=== PROBLEM REQUIREMENTS ===
Copy whichever lines of the data hold the word "Chicken".

=== TASK MATERIAL ===
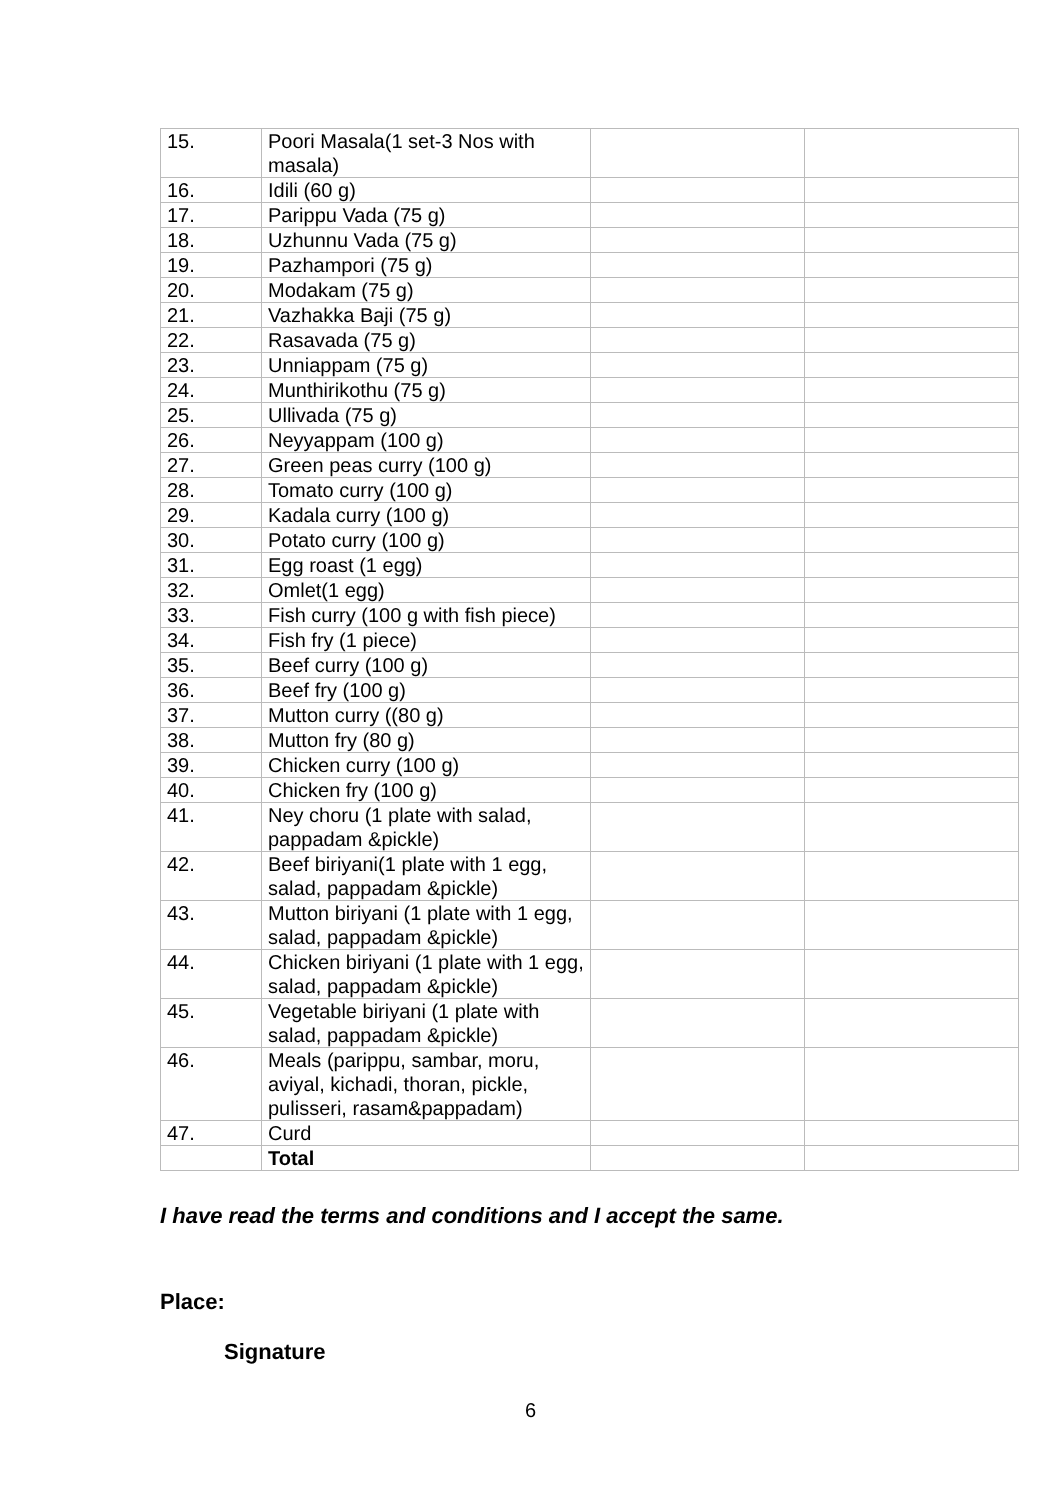| 15. | Poori Masala(1 set-3 Nos with masala) | | |
| 16. | Idili (60 g) | | |
| 17. | Parippu Vada (75 g) | | |
| 18. | Uzhunnu Vada (75 g) | | |
| 19. | Pazhampori (75 g) | | |
| 20. | Modakam (75 g) | | |
| 21. | Vazhakka Baji (75 g) | | |
| 22. | Rasavada (75 g) | | |
| 23. | Unniappam (75 g) | | |
| 24. | Munthirikothu (75 g) | | |
| 25. | Ullivada (75 g) | | |
| 26. | Neyyappam (100 g) | | |
| 27. | Green peas curry (100 g) | | |
| 28. | Tomato curry (100 g) | | |
| 29. | Kadala curry (100 g) | | |
| 30. | Potato curry (100 g) | | |
| 31. | Egg roast (1 egg) | | |
| 32. | Omlet(1 egg) | | |
| 33. | Fish curry (100 g with fish piece) | | |
| 34. | Fish fry (1 piece) | | |
| 35. | Beef curry (100 g) | | |
| 36. | Beef fry (100 g) | | |
| 37. | Mutton curry ((80 g) | | |
| 38. | Mutton fry (80 g) | | |
| 39. | Chicken curry (100 g) | | |
| 40. | Chicken fry (100 g) | | |
| 41. | Ney choru (1 plate with salad, pappadam &pickle) | | |
| 42. | Beef biriyani(1 plate with 1 egg, salad, pappadam &pickle) | | |
| 43. | Mutton biriyani (1 plate with 1 egg, salad, pappadam &pickle) | | |
| 44. | Chicken biriyani (1 plate with 1 egg, salad, pappadam &pickle) | | |
| 45. | Vegetable biriyani (1 plate with salad, pappadam &pickle) | | |
| 46. | Meals (parippu, sambar, moru, aviyal, kichadi, thoran, pickle, pulisseri, rasam&pappadam) | | |
| 47. | Curd | | |
| | Total | | |
I have read the terms and conditions and I accept the same.
Place:
Signature
6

=== FINAL ANSWER ===
| 39. | Chicken curry (100 g) | | |
| 40. | Chicken fry (100 g) | | |
| 44. | Chicken biriyani (1 plate with 1 egg, salad, pappadam &pickle) | | |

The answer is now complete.